__Dataset extract__.

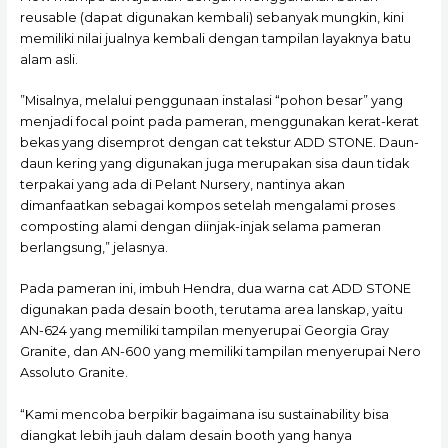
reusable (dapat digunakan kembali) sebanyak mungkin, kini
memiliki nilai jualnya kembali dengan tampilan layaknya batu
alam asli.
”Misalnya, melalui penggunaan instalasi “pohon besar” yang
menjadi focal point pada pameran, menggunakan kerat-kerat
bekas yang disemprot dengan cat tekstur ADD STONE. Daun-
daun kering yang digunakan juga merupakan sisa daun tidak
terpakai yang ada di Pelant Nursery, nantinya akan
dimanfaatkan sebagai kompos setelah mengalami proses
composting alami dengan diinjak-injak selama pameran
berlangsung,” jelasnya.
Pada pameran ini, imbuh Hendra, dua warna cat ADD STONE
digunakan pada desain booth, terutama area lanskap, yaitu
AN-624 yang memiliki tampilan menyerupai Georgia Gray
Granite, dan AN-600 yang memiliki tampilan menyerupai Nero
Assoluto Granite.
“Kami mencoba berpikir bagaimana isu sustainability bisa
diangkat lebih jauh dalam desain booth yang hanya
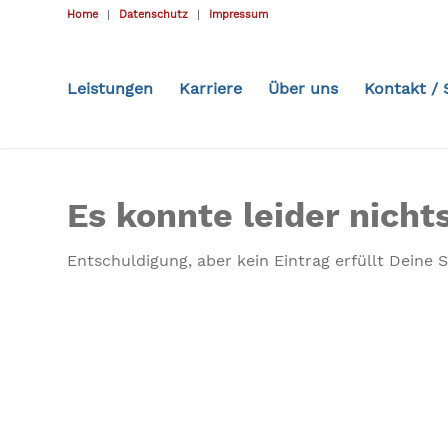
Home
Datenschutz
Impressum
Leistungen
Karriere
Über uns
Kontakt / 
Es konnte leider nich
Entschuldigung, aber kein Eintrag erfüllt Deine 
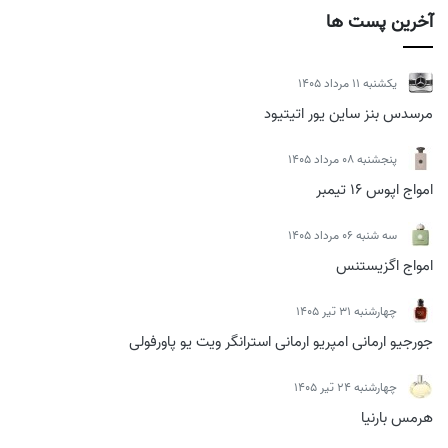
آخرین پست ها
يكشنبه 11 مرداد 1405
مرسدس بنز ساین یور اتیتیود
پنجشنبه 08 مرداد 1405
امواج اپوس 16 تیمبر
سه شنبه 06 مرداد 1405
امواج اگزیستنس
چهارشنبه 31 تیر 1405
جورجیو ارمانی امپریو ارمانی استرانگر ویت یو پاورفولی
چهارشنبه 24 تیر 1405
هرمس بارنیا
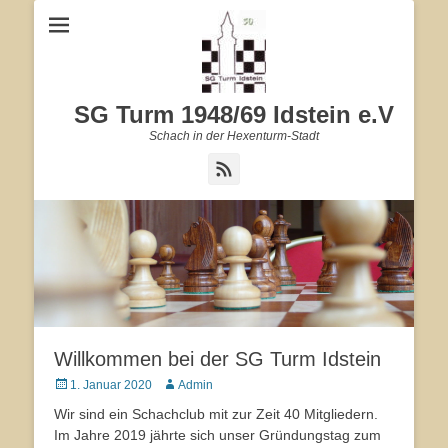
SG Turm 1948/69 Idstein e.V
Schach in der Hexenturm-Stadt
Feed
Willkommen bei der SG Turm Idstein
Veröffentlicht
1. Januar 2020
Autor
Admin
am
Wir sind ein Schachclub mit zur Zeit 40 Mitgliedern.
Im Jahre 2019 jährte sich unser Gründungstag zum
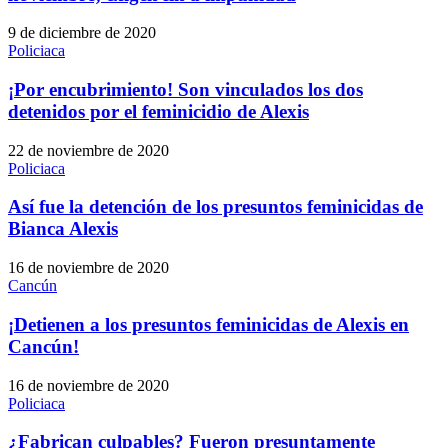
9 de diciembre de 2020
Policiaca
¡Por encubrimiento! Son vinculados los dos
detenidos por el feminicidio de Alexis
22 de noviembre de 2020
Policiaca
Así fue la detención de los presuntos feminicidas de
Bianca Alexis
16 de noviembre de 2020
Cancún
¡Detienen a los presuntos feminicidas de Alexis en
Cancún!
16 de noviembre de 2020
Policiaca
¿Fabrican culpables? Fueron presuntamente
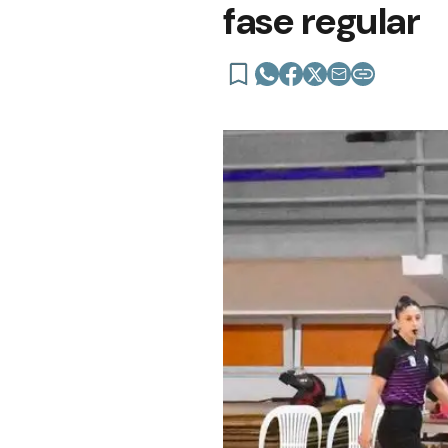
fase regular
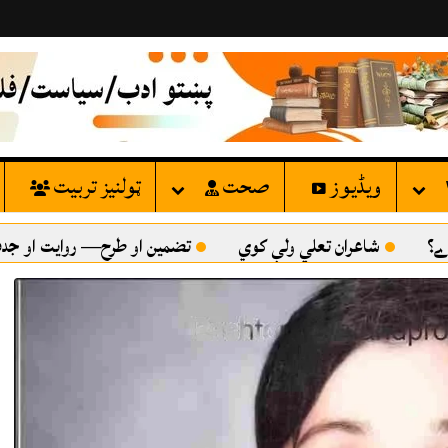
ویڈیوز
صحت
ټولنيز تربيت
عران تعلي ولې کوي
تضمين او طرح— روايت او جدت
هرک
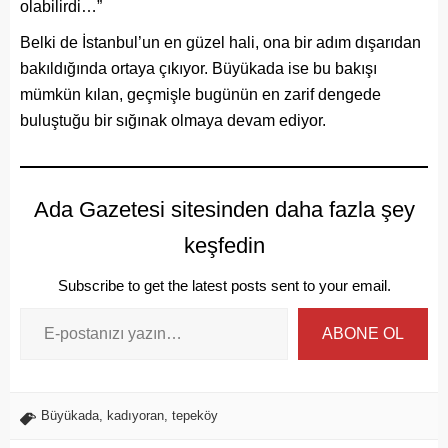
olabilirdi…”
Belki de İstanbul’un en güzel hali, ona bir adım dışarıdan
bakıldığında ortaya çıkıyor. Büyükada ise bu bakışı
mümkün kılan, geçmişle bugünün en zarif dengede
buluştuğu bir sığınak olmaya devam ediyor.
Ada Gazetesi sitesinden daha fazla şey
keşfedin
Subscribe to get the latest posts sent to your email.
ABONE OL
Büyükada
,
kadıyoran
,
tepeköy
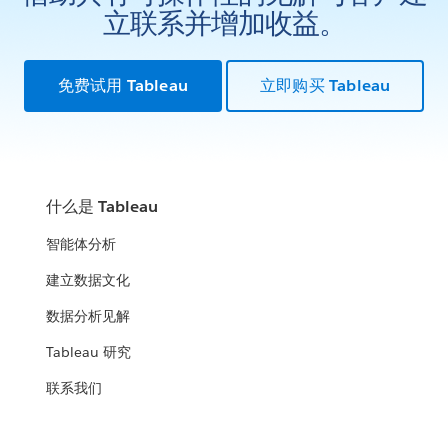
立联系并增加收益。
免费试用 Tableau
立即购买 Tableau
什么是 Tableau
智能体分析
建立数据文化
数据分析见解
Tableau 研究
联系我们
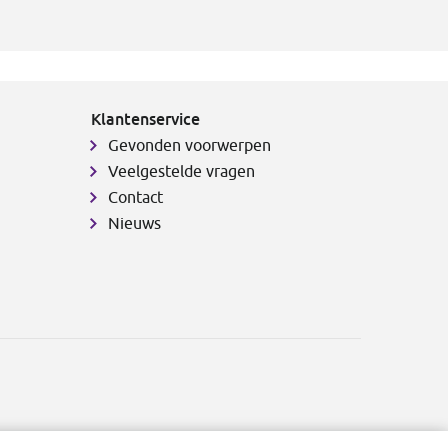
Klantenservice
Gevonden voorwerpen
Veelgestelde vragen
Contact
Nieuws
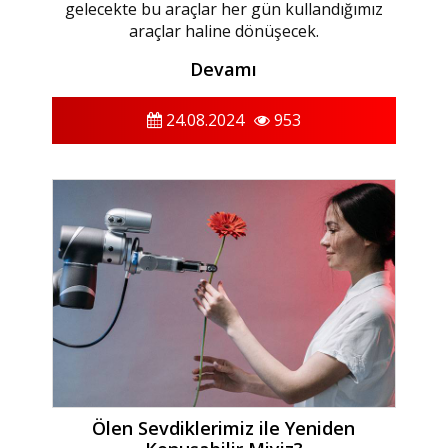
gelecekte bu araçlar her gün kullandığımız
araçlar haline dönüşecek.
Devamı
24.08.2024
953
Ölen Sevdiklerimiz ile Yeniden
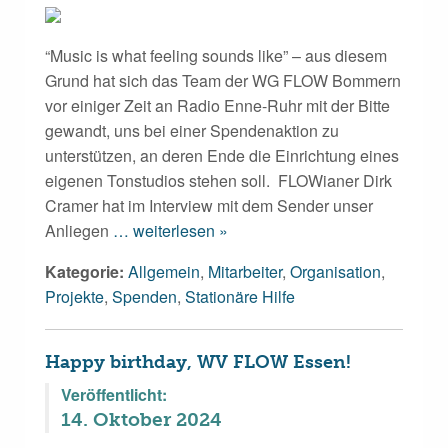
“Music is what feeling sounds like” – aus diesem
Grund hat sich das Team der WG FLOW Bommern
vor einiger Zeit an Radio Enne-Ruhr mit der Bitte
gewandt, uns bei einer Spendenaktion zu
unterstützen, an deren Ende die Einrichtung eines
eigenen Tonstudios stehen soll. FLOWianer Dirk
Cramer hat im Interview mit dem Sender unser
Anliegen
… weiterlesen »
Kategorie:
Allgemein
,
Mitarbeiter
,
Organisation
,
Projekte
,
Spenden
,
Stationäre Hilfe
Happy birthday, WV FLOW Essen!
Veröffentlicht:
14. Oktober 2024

__What you have to do__.
Would you please reproduce verbatim the run of lines that opens the listing and ends with the line holding "bekas yang disemprot", and only that run, leaving every picture out?

__Answer for the task__.
reusable (dapat digunakan kembali) sebanyak mungkin, kini
memiliki nilai jualnya kembali dengan tampilan layaknya batu
alam asli.
”Misalnya, melalui penggunaan instalasi “pohon besar” yang
menjadi focal point pada pameran, menggunakan kerat-kerat
bekas yang disemprot dengan cat tekstur ADD STONE. Daun-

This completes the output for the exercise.